Vancouver’s brassy approach may not be to everybody’s taste. But the distinctiveness of its productions, with their eclectic set lists, high-resolution cinematography, and flamboyant plot twists, is undeniable. It all amounts to an aesthetic that the couple is happy to claim as Spanish.
“We’ve always had the same gaze from the United States in terms of fiction because they’ve been the main producers, but thanks to streaming platforms we can give a different perspective and a different spirit to any kind of genre,” Pina said. “What is local is perceived as exotic, in a good way, and people can appreciate it.”
With Money Heist, that appreciation reached a whole new scale — the show has become an international pop culture phenomenon. The fourth instalment, which debuted in April 2020, reached Netflix’s overall Top 10 (which includes series and movies) in 51 countries. It reached the series Top 10 in 62. Halloween costumes have surfaced.

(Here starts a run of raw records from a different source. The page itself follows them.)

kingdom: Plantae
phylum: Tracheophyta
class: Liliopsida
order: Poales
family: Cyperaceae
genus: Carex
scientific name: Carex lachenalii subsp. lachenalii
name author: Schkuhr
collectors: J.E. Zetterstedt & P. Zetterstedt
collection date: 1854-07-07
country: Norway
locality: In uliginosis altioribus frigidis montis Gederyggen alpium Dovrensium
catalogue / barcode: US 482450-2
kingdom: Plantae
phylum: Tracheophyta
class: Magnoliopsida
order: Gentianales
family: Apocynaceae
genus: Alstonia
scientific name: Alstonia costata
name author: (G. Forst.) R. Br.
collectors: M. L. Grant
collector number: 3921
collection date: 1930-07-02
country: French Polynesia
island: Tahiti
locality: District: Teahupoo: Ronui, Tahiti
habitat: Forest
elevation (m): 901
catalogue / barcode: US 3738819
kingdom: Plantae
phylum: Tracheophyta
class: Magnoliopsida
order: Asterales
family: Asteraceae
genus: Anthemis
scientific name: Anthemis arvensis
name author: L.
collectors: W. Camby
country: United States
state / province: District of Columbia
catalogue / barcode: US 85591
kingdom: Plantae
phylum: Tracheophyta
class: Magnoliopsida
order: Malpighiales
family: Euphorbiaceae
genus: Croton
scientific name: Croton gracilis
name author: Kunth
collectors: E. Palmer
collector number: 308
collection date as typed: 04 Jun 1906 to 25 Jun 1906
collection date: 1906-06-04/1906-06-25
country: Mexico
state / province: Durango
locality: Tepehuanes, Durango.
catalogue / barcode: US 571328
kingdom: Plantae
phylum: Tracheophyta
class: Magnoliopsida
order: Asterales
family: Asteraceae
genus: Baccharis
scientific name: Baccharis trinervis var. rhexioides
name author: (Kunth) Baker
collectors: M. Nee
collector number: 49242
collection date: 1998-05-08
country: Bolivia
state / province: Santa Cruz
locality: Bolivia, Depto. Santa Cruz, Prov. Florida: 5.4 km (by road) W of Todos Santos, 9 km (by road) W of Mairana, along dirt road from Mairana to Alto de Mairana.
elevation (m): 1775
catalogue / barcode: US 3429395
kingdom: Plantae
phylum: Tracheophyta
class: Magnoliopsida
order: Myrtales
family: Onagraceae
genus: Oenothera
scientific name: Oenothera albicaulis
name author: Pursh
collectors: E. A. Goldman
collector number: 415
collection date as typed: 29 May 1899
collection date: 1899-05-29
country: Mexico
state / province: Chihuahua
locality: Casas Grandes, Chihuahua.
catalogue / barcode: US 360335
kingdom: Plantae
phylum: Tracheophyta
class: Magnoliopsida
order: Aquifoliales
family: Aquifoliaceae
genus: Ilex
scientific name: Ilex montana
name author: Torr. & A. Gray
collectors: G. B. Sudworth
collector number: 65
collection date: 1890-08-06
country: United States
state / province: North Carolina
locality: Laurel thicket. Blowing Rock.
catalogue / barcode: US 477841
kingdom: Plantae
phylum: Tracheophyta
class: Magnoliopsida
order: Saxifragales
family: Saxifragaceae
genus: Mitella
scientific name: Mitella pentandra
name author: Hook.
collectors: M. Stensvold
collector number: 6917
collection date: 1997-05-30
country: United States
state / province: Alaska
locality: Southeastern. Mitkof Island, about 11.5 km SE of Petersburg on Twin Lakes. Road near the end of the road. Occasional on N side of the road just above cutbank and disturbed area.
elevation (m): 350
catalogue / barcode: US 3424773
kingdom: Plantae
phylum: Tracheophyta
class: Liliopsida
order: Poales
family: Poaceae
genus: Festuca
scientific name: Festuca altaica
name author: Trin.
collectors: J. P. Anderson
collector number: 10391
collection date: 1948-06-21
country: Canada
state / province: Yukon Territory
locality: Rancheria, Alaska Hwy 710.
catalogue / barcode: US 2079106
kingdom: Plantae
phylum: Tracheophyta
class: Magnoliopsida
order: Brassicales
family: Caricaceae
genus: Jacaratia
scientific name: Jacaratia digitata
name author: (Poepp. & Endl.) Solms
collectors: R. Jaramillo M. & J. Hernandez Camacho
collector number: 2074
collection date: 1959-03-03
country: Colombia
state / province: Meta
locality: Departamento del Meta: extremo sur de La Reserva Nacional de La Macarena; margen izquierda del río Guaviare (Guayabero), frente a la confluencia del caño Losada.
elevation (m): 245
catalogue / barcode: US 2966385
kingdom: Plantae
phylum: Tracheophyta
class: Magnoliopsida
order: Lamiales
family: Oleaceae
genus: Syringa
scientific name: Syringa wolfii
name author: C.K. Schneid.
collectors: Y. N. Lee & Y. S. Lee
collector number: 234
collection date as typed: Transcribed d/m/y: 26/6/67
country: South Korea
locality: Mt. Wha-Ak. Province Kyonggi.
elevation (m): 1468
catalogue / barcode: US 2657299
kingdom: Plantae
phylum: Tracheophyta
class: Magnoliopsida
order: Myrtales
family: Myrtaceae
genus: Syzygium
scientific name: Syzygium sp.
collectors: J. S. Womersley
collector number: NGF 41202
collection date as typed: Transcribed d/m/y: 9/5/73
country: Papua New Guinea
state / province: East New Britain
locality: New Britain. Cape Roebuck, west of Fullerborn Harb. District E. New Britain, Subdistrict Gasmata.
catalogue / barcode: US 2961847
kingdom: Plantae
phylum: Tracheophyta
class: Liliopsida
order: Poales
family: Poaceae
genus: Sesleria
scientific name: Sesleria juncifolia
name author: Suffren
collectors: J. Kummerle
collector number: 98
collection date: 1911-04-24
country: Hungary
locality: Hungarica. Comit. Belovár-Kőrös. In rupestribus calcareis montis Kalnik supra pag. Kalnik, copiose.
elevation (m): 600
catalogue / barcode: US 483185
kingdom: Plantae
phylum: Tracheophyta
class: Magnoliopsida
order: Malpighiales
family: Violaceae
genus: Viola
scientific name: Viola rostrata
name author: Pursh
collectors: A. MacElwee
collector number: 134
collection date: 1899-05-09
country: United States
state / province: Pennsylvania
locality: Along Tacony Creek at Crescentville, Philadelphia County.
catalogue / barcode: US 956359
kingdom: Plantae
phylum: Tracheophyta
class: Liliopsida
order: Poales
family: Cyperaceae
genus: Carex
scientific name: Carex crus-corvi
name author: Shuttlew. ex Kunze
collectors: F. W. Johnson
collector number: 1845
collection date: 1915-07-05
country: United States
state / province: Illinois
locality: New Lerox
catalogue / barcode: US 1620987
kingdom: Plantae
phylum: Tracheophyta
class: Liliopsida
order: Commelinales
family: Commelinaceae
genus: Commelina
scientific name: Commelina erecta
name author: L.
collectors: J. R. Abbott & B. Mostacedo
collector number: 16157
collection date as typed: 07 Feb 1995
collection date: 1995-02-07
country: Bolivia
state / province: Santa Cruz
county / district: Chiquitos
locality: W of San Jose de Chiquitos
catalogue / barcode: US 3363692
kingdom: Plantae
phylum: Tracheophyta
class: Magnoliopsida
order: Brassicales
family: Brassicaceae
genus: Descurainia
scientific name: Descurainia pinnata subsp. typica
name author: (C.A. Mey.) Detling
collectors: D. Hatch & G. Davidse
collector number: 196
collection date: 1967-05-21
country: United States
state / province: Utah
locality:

Rapper Bad Bunny name-checked the character Nairobi (played by Alba Flores) in his song 'Yo Perreo Sola.'
Some of the stars have become social-media royalty: Úrsula Corberó, who plays Tokyo, jumped from 600,000 Instagram followers in December 2017 to nearly 21 million now; Miguel Herrán, who plays Rio, jumped from 50,000 to 13.6 million.
This extra attention brought extra pressure to conclude the series in a satisfying manner. With restrictions over COVID-19 slowing down operations, Pina and Lobato were able to finally finish tweaking Season 5 of Money Heist. The thorny finale took 33 drafts. “We are finally happy with the current version,” Pina said.
The delays also benefited Sky Rojo, whose two seasons were shot together.
The show is a sensory overload that sometimes feels as if Quentin Tarantino were directing a long-form video for Versace: flashy, outrageous, punctuated by well-curated songs — another Vancouver signature. A highlight of White Lines, for example, was a mass orgy set to a cover of Radiohead’s 'Creep'; in Sky Rojo, it is a mordantly sarcastic use of Lou Reed’s 'Perfect Day.'
At the same time, there was a real danger that all this glitziness could backfire given the new show premise, which, after all, is about women trying to escape sexual exploitation. The two creators were well aware that they were on treacherous ground but the delays proved providential.
“The tone is very tricky,” Pina said. “Having time helped us rewrite all the sequences — you can sound pretentious on the drama side, and you can go to the other extreme, which is trivializing a very important subject matter.”
For Sánchez, the show is a brilliant Trojan horse. “You always find this kind of message in social cinema and documentaries that not everybody is willing to watch,” she said. “But a series from the creators of Money Heist, everyone is going to watch it.”